ÉNONCÉ 1 |
D'après la fiche sur le poisson-faucon des Mascareignes, à quelle profondeur a été collecté le spécimen le plus profond ayant servi à la description de l'espèce ?
ÉNONCÉ 2 |
Veuillez citer fidèlement la fiche sur le poisson-faucon des Mascareignes, depuis « Description sommaire : petit » jusqu'à « caudale est tronquée. » inclus.

TEXTE DU DOCUMENT |
================================

Poisson-faucon des Mascareignes

Cirrhitops mascarenensis | Randall & Schultz, 2008

N° 2921

Sud-ouest de l’océan Indien

Clé d'identification

Taille maximale documentée : environ 9 cm
Cinq larges selles brun foncé à brun rouge descendant sur les flancs
Grosse tache noire oblongue en partie antérieure du pédoncule caudal
Toupet de 4 à 9 cirres derrière la pointe des rayons de la dorsale épineuse
Six rayons inférieurs des pectorales plus longs et plus robustes que les autres rayons

Noms

Autres noms communs français

Attention à ne pas confondre avec une autre espèce, Cirrhitichthys guichenoti (Sauvage, 1880), qui porte, elle, le nom commun d'épervier des Mascareignes.

Noms communs internationaux

Mascarene redbarred hawkfish (GB)

Distribution géographique

Sud-ouest de l’océan Indien

Zones DORIS : ● Indo-Pacifique

L’espèce n’est signalée que de La Réunion, de Maurice et de Madagascar. Ses descripteurs soupçonnent sa présence à Rodrigues, l’île la plus orientale de l’archipel des Mascareignes*.

Biotope

Cirrhitops mascarenensis se rencontre en milieu corallien sain ou sur fond sablo-détritique ou rocheux dans les lagons et sur les pentes externes.
Sa distribution verticale n’est pas exhaustivement documentée mais l’espèce peut être observée dès le premier mètre et le spécimen le plus profond ayant servi à sa description a été collecté à 62 m.

Description

Description sommaire : petit poisson-faucon à dos rouge et flancs blancs, portant cinq larges selles brunes en partie dorsale, suivies par une grosse tache noire au début du pédoncule* caudal. La tête est pointue, avec un museau marqué par des bandes alternées rouges à orange et blanches. Les joues sont ornées de motifs vermiculés orange. Une tache kaki couvre l’angle de l’opercule*. Tous les rayons durs de la dorsale portent, derrière leur pointe, une touffe de cirres blancs à extrémité rouge. Les six rayons inférieurs des pectorales sont plus longs et plus forts que les rayons supérieurs. La caudale est tronquée.

Description détaillée :
Petit poisson-faucon dont la taille maximale documentée est de 7,5 cm en longueur standard (longueur sans la queue), soit environ 9 cm en longueur totale. Le corps est fuselé à dos élevé ; il est comprimé latéralement. Sa hauteur (calculée à l’aplomb du quatrième rayon dur de la dorsale) entre environ 3 fois dans sa longueur standard.

La couleur de fond est généralement rouge dans le tiers supérieur du corps et blanche dans ses deux-tiers inférieurs, mais elle peut être entièrement blanche chez certains individus. Le dos et les flancs sont marqués par cinq larges selles* brun foncé à brun rouge dont la longueur augmente progressivement d’avant en arrière. La première selle se situe derrière la nuque et s’étend en largeur jusqu’à la base du quatrième rayon dur de la nageoire dorsale, et en longueur jusqu’à l’angle de l’opercule. Les deux suivantes, situées sous le milieu et la fin de la dorsale épineuse, atteignent l’axe médian du corps. Les deux dernières, sous la dorsale molle, descendent jusqu’à quelques millimètres du profil ventral du corps. Deux selles rouges plus discrètes leur succèdent sur le pédoncule caudal : la première est presque entièrement couverte par une large tache noire oblongue située au début du pédoncule ; la seconde forme un quasi-anneau dans sa partie postérieure.

================================

LIGNES FOURNIES |
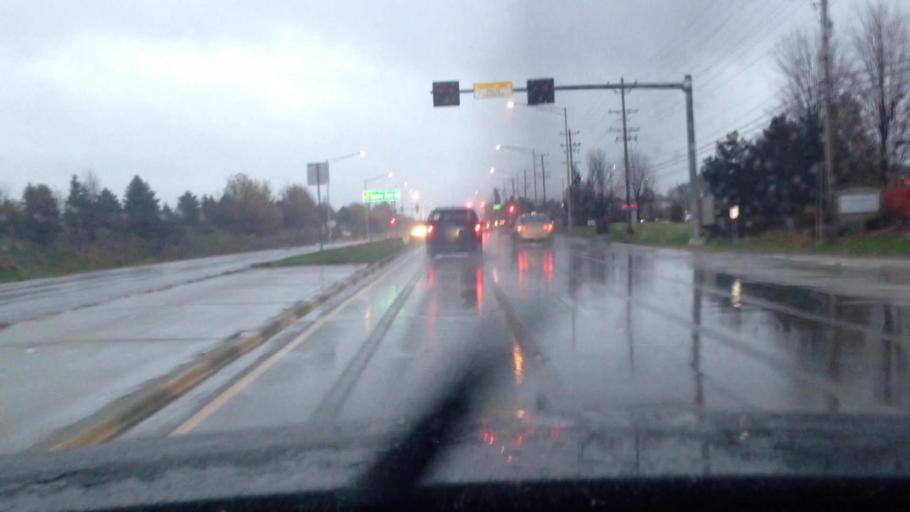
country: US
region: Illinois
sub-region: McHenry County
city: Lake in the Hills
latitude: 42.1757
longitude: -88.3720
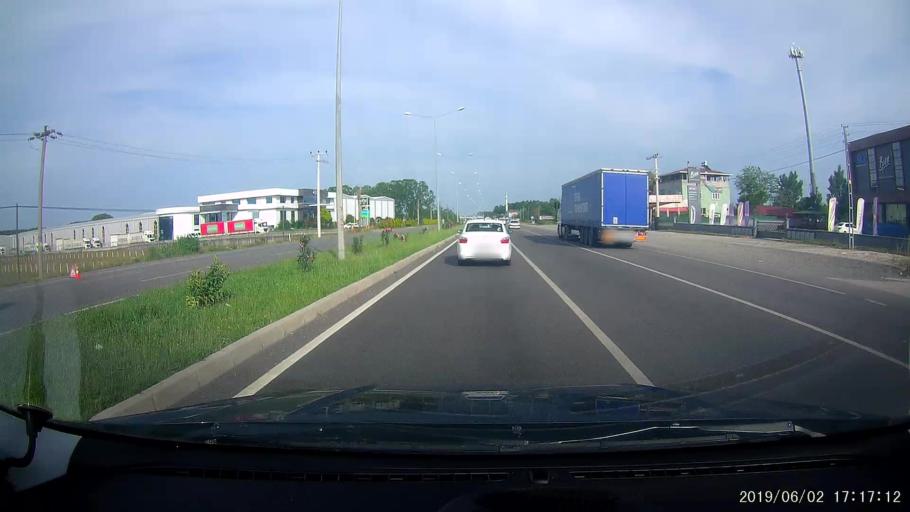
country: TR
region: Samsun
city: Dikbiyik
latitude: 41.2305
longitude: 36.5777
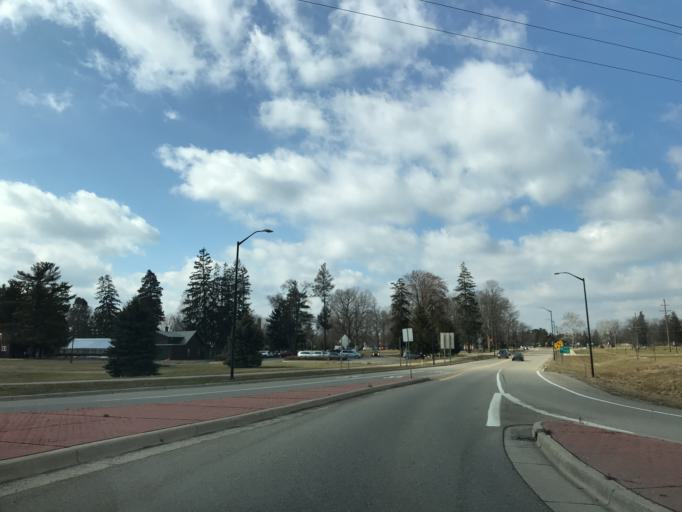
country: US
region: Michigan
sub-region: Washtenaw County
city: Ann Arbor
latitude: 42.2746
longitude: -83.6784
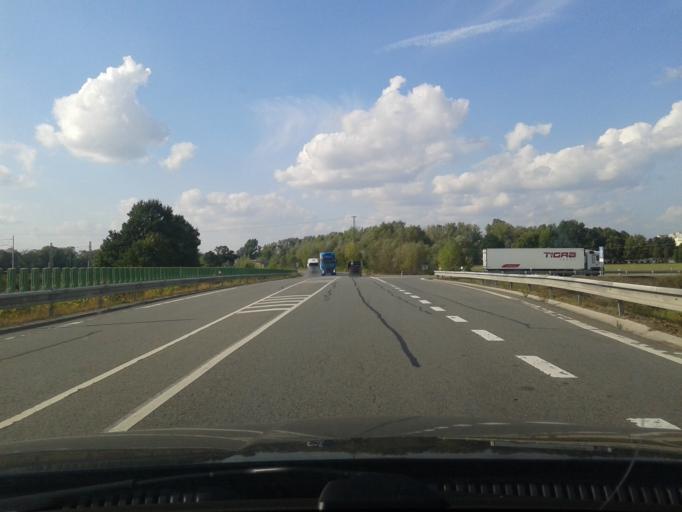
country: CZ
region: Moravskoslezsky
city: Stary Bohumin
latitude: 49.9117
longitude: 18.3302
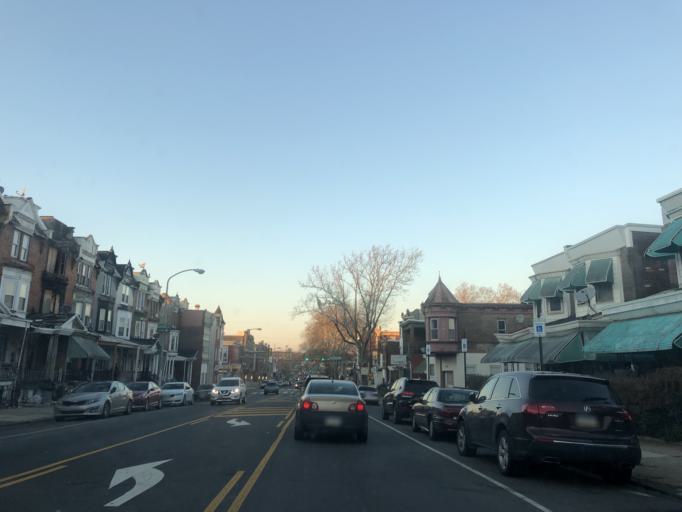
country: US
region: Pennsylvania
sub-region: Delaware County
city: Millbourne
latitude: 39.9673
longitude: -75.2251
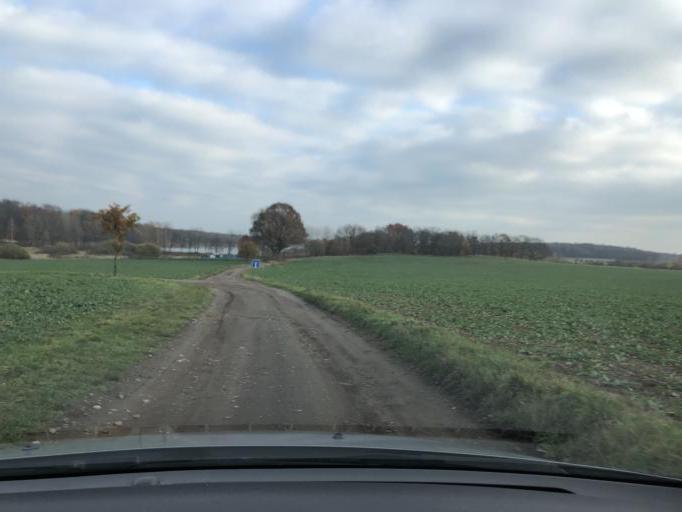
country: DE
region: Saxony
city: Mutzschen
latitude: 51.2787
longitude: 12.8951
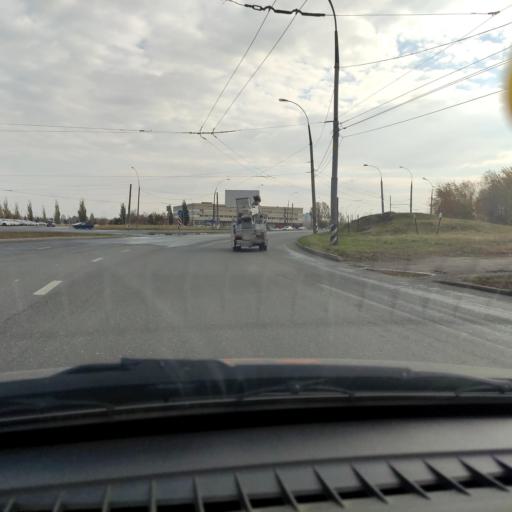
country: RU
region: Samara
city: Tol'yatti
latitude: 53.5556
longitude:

================================

RÉSULTAT 1 |
À 62 m.

RÉSULTAT 2 |
Description sommaire : petit poisson-faucon à dos rouge et flancs blancs, portant cinq larges selles brunes en partie dorsale, suivies par une grosse tache noire au début du pédoncule* caudal. La tête est pointue, avec un museau marqué par des bandes alternées rouges à orange et blanches. Les joues sont ornées de motifs vermiculés orange. Une tache kaki couvre l’angle de l’opercule*. Tous les rayons durs de la dorsale portent, derrière leur pointe, une touffe de cirres blancs à extrémité rouge. Les six rayons inférieurs des pectorales sont plus longs et plus forts que les rayons supérieurs. La caudale est tronquée.